* Requirement *
Word for word, return the lines from the top of the listing to the line containing "right elbow: (699, 986)", both ends included, and no others.

* Dataset records *
=== Section Start ===

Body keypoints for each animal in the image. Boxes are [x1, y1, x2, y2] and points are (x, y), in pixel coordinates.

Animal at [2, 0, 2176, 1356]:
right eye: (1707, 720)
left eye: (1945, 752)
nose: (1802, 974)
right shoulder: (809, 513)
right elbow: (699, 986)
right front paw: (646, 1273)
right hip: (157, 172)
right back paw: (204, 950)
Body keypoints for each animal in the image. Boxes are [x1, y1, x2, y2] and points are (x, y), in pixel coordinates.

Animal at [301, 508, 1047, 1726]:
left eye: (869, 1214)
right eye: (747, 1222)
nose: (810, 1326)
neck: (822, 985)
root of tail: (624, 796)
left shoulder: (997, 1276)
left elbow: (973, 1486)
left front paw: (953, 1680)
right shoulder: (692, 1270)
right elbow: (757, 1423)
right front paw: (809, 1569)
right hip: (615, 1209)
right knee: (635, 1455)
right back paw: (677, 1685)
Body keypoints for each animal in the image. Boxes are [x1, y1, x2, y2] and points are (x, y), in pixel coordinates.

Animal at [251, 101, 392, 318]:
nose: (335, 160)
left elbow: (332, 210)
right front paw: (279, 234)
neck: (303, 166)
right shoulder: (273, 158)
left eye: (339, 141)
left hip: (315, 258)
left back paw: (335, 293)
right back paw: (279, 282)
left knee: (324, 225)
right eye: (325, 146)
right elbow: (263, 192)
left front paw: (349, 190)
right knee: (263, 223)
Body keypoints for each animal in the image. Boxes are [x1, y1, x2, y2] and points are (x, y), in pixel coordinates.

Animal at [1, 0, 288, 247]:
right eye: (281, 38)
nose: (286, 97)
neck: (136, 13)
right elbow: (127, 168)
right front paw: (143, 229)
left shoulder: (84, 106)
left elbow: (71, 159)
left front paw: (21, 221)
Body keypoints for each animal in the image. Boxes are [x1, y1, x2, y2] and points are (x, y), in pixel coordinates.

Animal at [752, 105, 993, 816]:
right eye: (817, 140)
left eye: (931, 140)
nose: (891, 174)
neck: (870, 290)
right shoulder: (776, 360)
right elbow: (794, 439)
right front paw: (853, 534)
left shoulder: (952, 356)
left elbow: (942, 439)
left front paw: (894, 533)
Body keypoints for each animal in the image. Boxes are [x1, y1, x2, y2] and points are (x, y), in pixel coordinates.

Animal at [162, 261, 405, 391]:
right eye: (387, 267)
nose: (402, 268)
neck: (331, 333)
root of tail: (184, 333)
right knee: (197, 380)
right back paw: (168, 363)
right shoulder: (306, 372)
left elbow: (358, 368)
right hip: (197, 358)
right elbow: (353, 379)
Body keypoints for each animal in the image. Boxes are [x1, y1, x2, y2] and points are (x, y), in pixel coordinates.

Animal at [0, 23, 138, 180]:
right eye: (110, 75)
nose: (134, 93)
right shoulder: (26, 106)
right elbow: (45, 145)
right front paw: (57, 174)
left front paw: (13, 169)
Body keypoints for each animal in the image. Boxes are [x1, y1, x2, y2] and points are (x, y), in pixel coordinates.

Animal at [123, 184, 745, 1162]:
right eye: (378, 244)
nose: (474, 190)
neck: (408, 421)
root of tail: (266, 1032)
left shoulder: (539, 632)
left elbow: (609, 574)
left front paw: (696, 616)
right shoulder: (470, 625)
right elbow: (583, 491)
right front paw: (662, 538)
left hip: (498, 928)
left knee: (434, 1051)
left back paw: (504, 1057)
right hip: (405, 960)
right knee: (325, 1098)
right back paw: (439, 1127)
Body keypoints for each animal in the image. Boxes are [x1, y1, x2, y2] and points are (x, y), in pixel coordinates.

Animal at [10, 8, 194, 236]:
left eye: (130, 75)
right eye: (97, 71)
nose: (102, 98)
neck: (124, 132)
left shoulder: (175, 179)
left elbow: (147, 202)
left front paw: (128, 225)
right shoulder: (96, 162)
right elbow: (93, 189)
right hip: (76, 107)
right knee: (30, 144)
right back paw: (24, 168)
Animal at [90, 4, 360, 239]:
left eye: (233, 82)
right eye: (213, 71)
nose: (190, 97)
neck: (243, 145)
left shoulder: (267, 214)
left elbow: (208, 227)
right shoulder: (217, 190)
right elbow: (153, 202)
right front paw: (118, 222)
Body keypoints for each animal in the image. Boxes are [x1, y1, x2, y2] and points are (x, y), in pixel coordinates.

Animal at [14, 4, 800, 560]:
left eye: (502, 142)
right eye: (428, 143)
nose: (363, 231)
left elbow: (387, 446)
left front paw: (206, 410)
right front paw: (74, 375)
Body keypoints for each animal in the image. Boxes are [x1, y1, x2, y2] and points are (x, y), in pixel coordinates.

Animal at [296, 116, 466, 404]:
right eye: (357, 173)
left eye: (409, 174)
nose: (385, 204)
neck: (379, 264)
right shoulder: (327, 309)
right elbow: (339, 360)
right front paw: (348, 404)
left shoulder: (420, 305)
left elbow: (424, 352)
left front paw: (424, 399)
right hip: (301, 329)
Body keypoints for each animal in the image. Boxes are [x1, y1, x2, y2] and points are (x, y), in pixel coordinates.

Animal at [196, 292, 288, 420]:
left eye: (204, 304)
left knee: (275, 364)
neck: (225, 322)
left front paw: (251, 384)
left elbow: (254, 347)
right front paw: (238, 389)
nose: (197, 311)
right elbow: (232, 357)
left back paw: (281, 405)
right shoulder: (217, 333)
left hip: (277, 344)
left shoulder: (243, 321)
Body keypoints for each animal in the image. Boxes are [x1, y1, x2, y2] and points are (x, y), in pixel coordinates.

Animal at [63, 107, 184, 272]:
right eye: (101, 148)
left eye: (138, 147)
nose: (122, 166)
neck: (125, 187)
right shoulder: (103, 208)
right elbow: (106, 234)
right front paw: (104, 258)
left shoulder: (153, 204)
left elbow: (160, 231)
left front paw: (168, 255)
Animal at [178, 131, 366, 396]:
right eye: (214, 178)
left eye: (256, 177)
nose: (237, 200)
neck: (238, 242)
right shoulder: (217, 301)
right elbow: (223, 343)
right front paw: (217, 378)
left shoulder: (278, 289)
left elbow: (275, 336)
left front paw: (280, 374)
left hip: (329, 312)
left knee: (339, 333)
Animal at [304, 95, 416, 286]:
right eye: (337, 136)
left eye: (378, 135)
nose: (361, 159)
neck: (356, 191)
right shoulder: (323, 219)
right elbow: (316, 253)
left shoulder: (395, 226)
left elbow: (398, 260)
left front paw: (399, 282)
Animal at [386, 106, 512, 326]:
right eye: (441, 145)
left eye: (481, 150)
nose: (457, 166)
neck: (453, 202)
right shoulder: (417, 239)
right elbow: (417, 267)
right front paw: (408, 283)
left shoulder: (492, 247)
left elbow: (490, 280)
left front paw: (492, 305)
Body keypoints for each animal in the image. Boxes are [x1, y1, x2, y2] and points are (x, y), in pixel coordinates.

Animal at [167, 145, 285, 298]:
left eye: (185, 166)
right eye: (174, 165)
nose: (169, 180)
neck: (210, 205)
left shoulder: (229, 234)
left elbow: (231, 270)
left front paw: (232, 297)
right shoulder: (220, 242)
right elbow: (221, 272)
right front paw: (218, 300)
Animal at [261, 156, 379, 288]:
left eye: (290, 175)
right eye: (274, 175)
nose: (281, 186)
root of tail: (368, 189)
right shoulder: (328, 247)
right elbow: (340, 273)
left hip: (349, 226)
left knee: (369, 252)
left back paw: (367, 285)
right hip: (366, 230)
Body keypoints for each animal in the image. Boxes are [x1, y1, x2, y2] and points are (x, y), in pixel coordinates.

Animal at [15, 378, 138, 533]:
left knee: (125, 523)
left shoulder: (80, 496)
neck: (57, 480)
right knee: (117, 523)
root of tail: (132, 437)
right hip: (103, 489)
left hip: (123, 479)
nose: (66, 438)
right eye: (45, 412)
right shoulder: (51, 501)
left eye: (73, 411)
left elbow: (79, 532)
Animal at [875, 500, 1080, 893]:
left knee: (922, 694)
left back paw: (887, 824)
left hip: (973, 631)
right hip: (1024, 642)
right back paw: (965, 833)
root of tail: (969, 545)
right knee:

=== Section End ===

* Task response *
Body keypoints for each animal in the image. Boxes are [x1, y1, x2, y2] and points are (x, y), in pixel coordinates.

Animal at [2, 0, 2176, 1356]:
right eye: (1707, 720)
left eye: (1945, 752)
nose: (1802, 974)
right shoulder: (809, 513)
right elbow: (699, 986)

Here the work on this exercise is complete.